Virtual memory, the Linux kernel's view.
Figure 4: Virtual memory, the Linux kernel's view.

Old Tricks, New Syntax

Classic Unix commands like uptime are immediately available. For example:

shellsession
SELECT * FROM uptime;

will produce the traditional day, hour, minutes, and seconds format alongside a total_seconds counter, which may well be more useful to programs. Perhaps the oldest of all performance metrics, the Load Average [9], receives a similar treatment in the load_average table:

shellsession
SELECT * FROM load_average;

Note that the capitalization of SQL keywords is stylistically good form for consistency, but it is not required – and your typing speed will benefit from not having to shift case.
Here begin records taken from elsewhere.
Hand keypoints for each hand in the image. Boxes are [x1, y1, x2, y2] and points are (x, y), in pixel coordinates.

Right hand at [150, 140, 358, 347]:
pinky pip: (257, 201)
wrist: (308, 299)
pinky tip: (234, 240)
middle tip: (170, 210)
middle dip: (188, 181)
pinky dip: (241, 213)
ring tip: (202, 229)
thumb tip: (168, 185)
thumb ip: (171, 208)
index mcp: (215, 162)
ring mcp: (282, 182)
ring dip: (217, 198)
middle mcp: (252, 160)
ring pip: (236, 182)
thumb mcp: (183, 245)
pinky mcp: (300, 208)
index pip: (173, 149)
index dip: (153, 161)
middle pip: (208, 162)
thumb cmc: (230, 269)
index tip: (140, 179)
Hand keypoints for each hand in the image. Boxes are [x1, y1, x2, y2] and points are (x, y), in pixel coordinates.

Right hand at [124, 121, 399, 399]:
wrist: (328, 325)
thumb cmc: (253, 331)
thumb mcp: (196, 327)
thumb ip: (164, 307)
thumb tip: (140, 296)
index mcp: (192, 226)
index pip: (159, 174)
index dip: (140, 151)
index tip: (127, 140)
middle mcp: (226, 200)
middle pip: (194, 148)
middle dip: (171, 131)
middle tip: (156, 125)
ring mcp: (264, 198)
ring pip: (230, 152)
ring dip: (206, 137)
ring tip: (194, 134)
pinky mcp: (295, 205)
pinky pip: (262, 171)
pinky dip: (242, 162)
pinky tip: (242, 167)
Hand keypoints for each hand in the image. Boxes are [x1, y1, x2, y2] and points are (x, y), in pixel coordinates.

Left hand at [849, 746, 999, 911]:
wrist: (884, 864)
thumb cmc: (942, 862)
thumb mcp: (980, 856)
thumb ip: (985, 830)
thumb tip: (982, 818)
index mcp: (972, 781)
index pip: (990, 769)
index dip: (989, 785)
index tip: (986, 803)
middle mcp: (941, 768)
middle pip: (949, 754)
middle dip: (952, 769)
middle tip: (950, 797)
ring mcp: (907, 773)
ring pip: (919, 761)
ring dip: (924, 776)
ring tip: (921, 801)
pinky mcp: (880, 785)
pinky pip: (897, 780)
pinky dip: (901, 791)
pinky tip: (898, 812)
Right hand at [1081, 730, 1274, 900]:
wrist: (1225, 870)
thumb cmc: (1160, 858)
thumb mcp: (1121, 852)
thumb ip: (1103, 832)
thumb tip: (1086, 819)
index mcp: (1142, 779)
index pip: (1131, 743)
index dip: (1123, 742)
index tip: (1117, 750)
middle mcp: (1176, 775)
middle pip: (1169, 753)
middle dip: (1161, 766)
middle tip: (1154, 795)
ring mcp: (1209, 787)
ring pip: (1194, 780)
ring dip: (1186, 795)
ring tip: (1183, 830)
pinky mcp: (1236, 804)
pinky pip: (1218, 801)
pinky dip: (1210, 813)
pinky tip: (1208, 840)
The query-based approach to inspecting system state is all the more remarkable when applied to fleets of machines or public cloud instances. Analytics platform vendors like Uptycs [10] provide a way to aggregate and manipulate fleet data from a unified webpage view that complements this tool's powerful database interface visual navigation.

Osquery really shines in its ability to track processes alongside filesystem and user events, leading to its natural effectiveness as a security inspection tool. In time, and with additional performance data exposed in table form, it has the promise not only to become a dependable security-monitoring tool but also to expand into a performance-monitoring instrument for device fleets.